Fernández Guillén has two decades of experience in the legal defense of patients and users, especially in childbirth care. In March 2020, he signed a historic victory at the UN by getting, for the first time, an international court to condemn a State for the ill-treatment received by a pregnant woman and her newborn, classifying it as a form of gender-based violence. . Although on July 14 the UN Committee for the Elimination of Discrimination against Women once again held Spain responsible for exercising obstetric violence, “the majority of professional associations deny the existence of this problem,” laments the lawyer.
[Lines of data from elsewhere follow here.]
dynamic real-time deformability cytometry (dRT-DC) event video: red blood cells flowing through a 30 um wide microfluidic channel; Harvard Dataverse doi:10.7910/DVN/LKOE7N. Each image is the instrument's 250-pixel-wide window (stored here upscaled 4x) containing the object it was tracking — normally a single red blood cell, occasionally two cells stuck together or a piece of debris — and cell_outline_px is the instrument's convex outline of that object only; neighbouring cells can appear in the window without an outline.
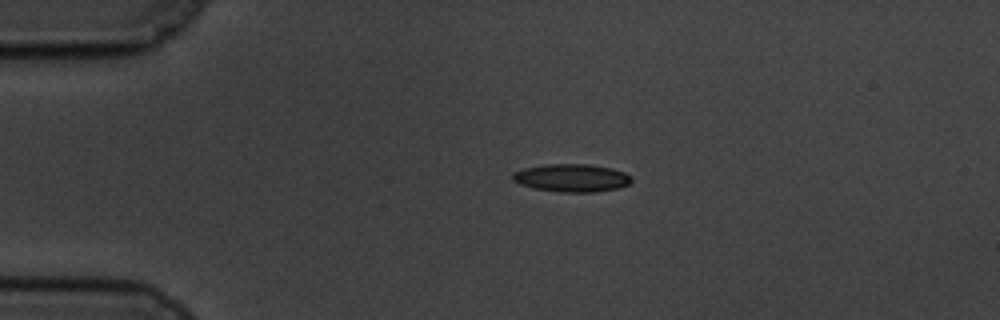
{"species": "common noctule bat (a hibernating species)", "species_latin": "Nyctalus noctula", "temperature_condition": "cold", "stored_images_in_passage": 46, "camera_frame_rate_fps": 3000, "um_per_image_px": 0.085, "animal": {"sex": "male", "body_mass_g": 19.5, "forearm_length_mm": 54.6}, "frame": {"image": 1, "passage_image": 1, "time_ms": 0.0, "image_size_px": [1000, 320], "cell_outline_px": [[632, 180], [628, 184], [620, 188], [596, 192], [560, 192], [536, 188], [520, 184], [512, 180], [512, 172], [524, 168], [544, 164], [588, 164], [612, 168], [624, 172], [632, 176]], "centroid_in_image_um": [48.61, 15.12], "position_along_channel_um": 36.4, "area_um2": 19.42}}
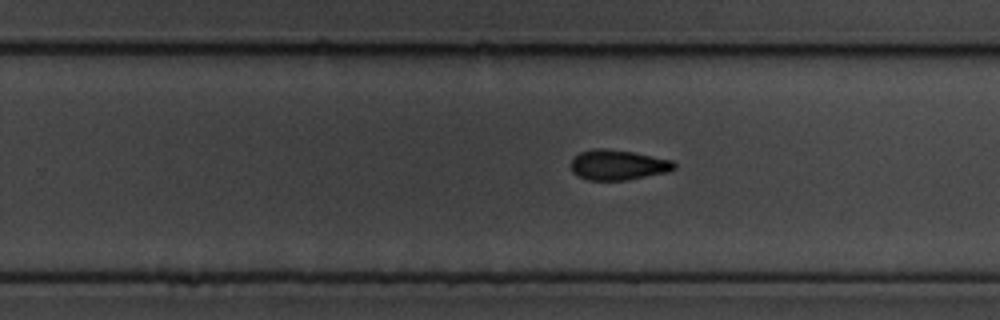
{"frame": {"image": 2, "passage_image": 25, "time_ms": 8.0, "image_size_px": [1000, 320], "cell_outline_px": [[676, 168], [668, 172], [624, 180], [588, 180], [572, 172], [572, 160], [580, 152], [592, 148], [604, 148], [632, 152], [672, 160], [676, 164]], "centroid_in_image_um": [52.54, 14.01], "position_along_channel_um": 277.3, "area_um2": 17.98}}
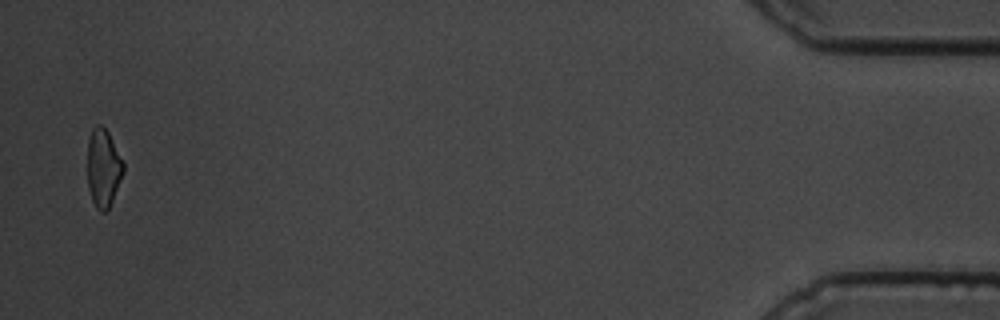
{"frame": {"image": 3, "passage_image": 45, "time_ms": 14.667, "image_size_px": [1000, 320], "cell_outline_px": [[124, 172], [112, 200], [108, 208], [104, 212], [100, 212], [96, 208], [92, 200], [88, 188], [88, 140], [92, 128], [96, 124], [100, 124], [108, 132], [124, 160]], "centroid_in_image_um": [8.79, 14.25], "position_along_channel_um": 426.4, "area_um2": 16.42}, "authors_computed_cell_mechanics": {"area_um2": 17.9758, "velocity_mm_per_s": 3.4935, "shape_relaxation_time_tau1_ms": 6.9055, "shape_relaxation_time_tau2_ms": 10.2775, "deformation_change_tau1": 0.1594, "deformation_change_tau2": 0.1948}}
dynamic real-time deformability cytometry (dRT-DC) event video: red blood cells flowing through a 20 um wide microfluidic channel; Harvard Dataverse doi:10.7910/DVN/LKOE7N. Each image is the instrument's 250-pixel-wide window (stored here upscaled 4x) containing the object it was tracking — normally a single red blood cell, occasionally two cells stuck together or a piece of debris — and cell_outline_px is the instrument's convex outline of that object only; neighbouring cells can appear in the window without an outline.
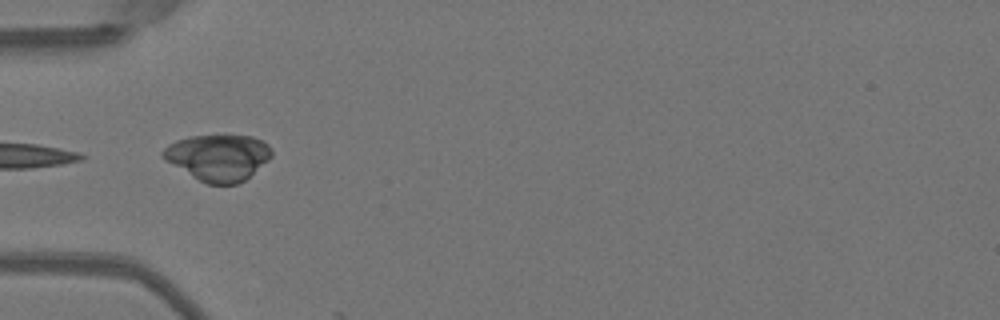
{"species": "Egyptian fruit bat (a non-hibernating species)", "species_latin": "Rousettus aegyptiacus", "temperature_condition": "warm", "stored_images_in_passage": 18, "camera_frame_rate_fps": 3000, "um_per_image_px": 0.085, "animal": {"sex": "female"}, "frame": {"image": 1, "passage_image": 1, "time_ms": 0.0, "image_size_px": [1000, 320], "cell_outline_px": [[272, 156], [268, 160], [244, 180], [236, 184], [208, 184], [192, 176], [164, 160], [160, 156], [160, 152], [168, 144], [176, 140], [192, 136], [252, 136], [268, 144], [272, 148]], "centroid_in_image_um": [18.52, 13.38], "position_along_channel_um": 66.5, "area_um2": 29.07}}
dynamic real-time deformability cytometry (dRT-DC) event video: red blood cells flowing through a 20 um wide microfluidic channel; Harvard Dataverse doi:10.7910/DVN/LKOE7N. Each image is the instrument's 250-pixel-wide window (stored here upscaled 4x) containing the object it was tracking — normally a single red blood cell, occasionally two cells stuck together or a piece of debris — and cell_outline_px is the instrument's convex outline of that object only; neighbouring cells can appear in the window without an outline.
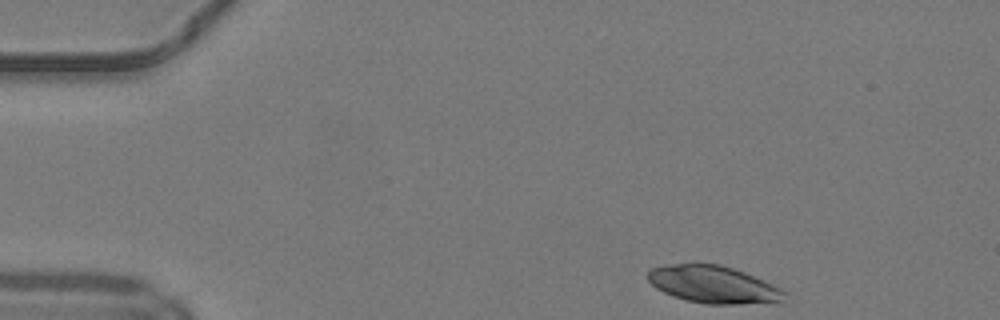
{"species": "common noctule bat (a hibernating species)", "species_latin": "Nyctalus noctula", "temperature_condition": "warm", "stored_images_in_passage": 43, "camera_frame_rate_fps": 3000, "um_per_image_px": 0.085, "animal": {"sex": "male", "body_mass_g": 19.2, "forearm_length_mm": 51.8}, "frame": {"image": 1, "passage_image": 1, "time_ms": 0.0, "image_size_px": [1000, 320], "cell_outline_px": [[784, 292], [780, 304], [704, 304], [672, 296], [656, 288], [648, 280], [648, 268], [668, 264], [696, 260], [720, 264], [744, 272], [772, 284], [780, 288]], "centroid_in_image_um": [60.59, 24.15], "position_along_channel_um": 24.4, "area_um2": 30.58}}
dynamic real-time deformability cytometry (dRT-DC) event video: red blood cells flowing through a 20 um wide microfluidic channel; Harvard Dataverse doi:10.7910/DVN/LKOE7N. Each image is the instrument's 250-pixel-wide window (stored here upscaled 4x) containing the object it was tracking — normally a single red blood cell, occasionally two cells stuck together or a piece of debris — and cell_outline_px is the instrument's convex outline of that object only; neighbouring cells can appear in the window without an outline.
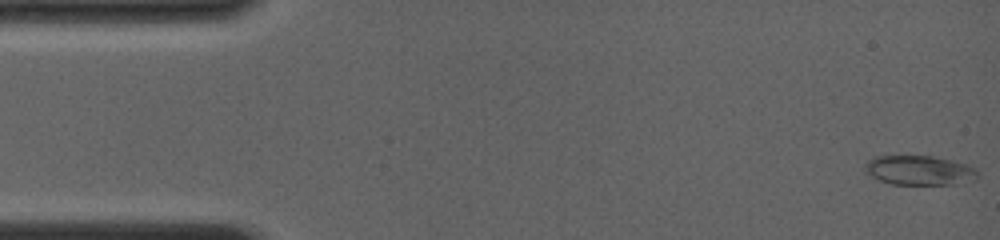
{"species": "common noctule bat (a hibernating species)", "species_latin": "Nyctalus noctula", "temperature_condition": "room temperature", "stored_images_in_passage": 32, "camera_frame_rate_fps": 4000, "um_per_image_px": 0.085, "animal": {"sex": "female", "body_mass_g": 19.0, "forearm_length_mm": 56.7}, "frame": {"image": 1, "passage_image": 1, "time_ms": 0.0, "image_size_px": [1000, 240], "cell_outline_px": [[980, 176], [956, 184], [892, 184], [880, 180], [864, 172], [864, 164], [868, 160], [876, 156], [932, 156], [952, 160], [976, 168]], "centroid_in_image_um": [78.11, 14.47], "position_along_channel_um": 6.9, "area_um2": 19.25}}
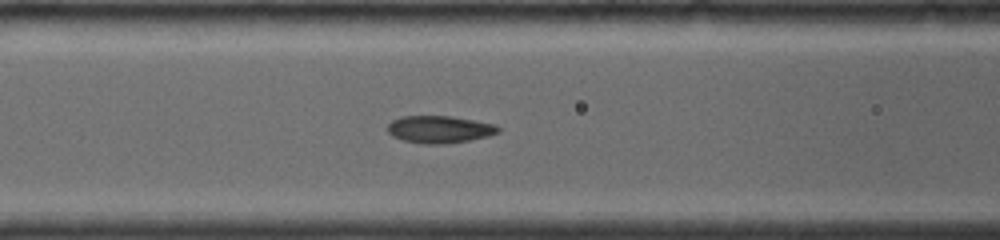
{"frame": {"image": 2, "passage_image": 20, "time_ms": 6.0, "image_size_px": [1000, 240], "cell_outline_px": [[500, 132], [488, 136], [468, 140], [440, 144], [424, 144], [404, 140], [392, 136], [388, 132], [388, 124], [392, 120], [400, 116], [452, 116], [496, 124], [500, 128]], "centroid_in_image_um": [37.36, 10.98], "position_along_channel_um": 129.2, "area_um2": 17.57}}
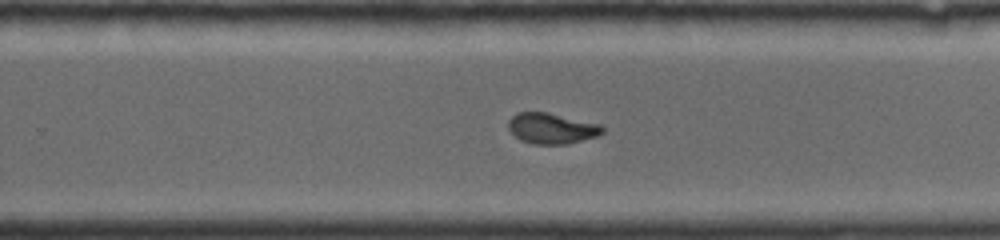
{"frame": {"image": 3, "passage_image": 32, "time_ms": 9.75, "image_size_px": [1000, 240], "cell_outline_px": [[604, 132], [596, 136], [568, 144], [532, 144], [520, 140], [508, 128], [508, 120], [516, 112], [548, 112], [600, 124], [604, 128]], "centroid_in_image_um": [46.88, 10.91], "position_along_channel_um": 282.9, "area_um2": 16.88}}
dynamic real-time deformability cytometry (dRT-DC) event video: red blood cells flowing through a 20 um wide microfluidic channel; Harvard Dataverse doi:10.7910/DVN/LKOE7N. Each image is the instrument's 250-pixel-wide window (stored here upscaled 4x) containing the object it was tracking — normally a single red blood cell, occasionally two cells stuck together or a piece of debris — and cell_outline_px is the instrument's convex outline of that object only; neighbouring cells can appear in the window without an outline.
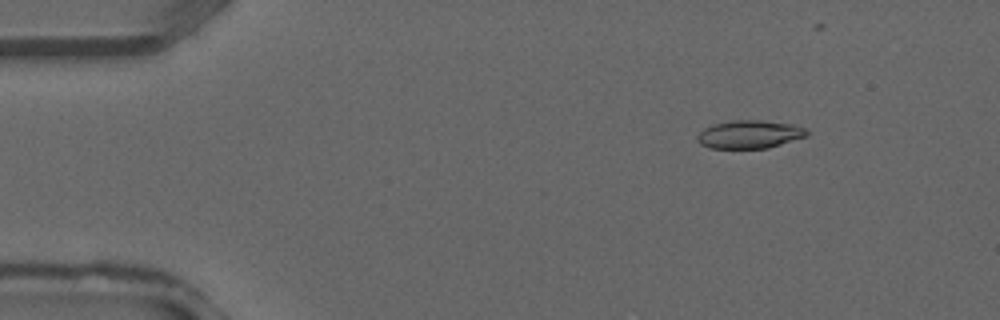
{"species": "common noctule bat (a hibernating species)", "species_latin": "Nyctalus noctula", "temperature_condition": "warm", "stored_images_in_passage": 37, "camera_frame_rate_fps": 3000, "um_per_image_px": 0.085, "animal": {"sex": "male", "forearm_length_mm": 52.5}, "frame": {"image": 1, "passage_image": 5, "time_ms": 1.333, "image_size_px": [1000, 320], "cell_outline_px": [[808, 136], [768, 148], [708, 148], [700, 144], [696, 140], [696, 136], [704, 128], [712, 124], [732, 120], [760, 120], [792, 124], [804, 128], [808, 132]], "centroid_in_image_um": [63.68, 11.42], "position_along_channel_um": 21.3, "area_um2": 18.03}}
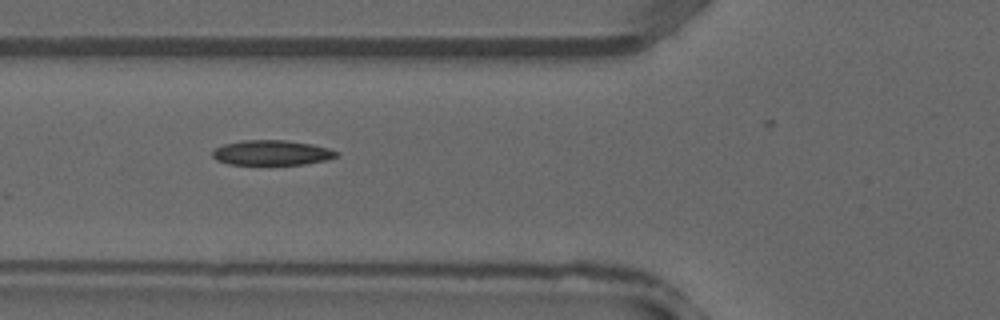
{"frame": {"image": 2, "passage_image": 14, "time_ms": 4.333, "image_size_px": [1000, 320], "cell_outline_px": [[340, 152], [336, 156], [328, 160], [304, 164], [228, 164], [216, 160], [212, 156], [212, 152], [216, 148], [224, 144], [244, 140], [284, 140], [312, 144], [328, 148]], "centroid_in_image_um": [23.11, 12.98], "position_along_channel_um": 102.7, "area_um2": 17.98}}
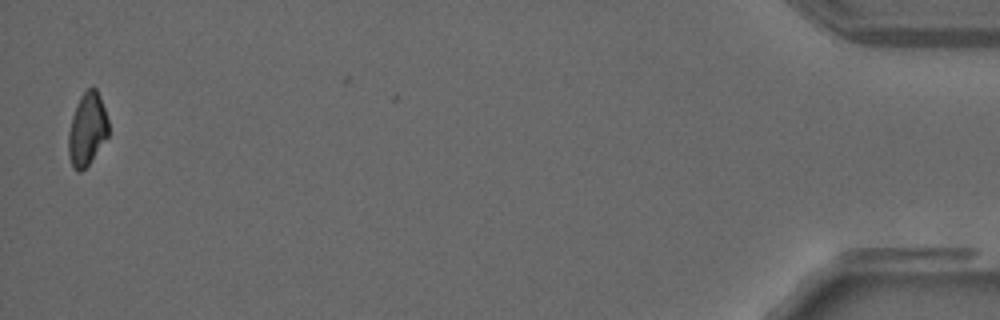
{"frame": {"image": 3, "passage_image": 37, "time_ms": 12.0, "image_size_px": [1000, 320], "cell_outline_px": [[108, 136], [88, 164], [80, 172], [76, 172], [72, 168], [68, 156], [68, 132], [72, 116], [76, 104], [80, 96], [88, 88], [96, 88], [100, 96], [108, 120]], "centroid_in_image_um": [7.38, 11.0], "position_along_channel_um": 427.8, "area_um2": 16.99}}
At the other extreme, together with the recognition of the medical associations of Catalonia, “the midwives’ associations unanimously recognize that this problem is structural and systematic”.
There are four cases that the lawyer has been forced to submit to the UN, but there are around four hundred complaints that have passed through her hands. “All the mothers in the cases that I have handled, of course, wanted the best for their babies; what happens is that they think -and this has been corroborated by the experts in the different trials-, that what has been done to them did not serve the purpose of safeguarding their own health and that of their babies, but other interests“.
The bibliography in this regard refers to “inappropriate or non-consensual acts, such as episiotomies without consent, painful interventions without anesthetics, forcing to give birth in a certain position or providing excessive, unnecessary or iatrogenic medicalization that could generate serious complications. This violence can also be psychological, such as giving the user a childish, paternalistic, authoritarian, derogatory, humiliating treatment, with verbal insults, depersonalized or humiliating”. (SESPAS, 2020. Authors: Javier Rodríguez Mir and Alejandra Martínez Gandolf)
Francisca Fernandez points out that, “in conjunction with routine episiotomy”, “convenience induction of labor” is particularly abused: Many children are born prematurely to adapt the birth to the doctor’s agenda, especially in the private one, but also in the public one”.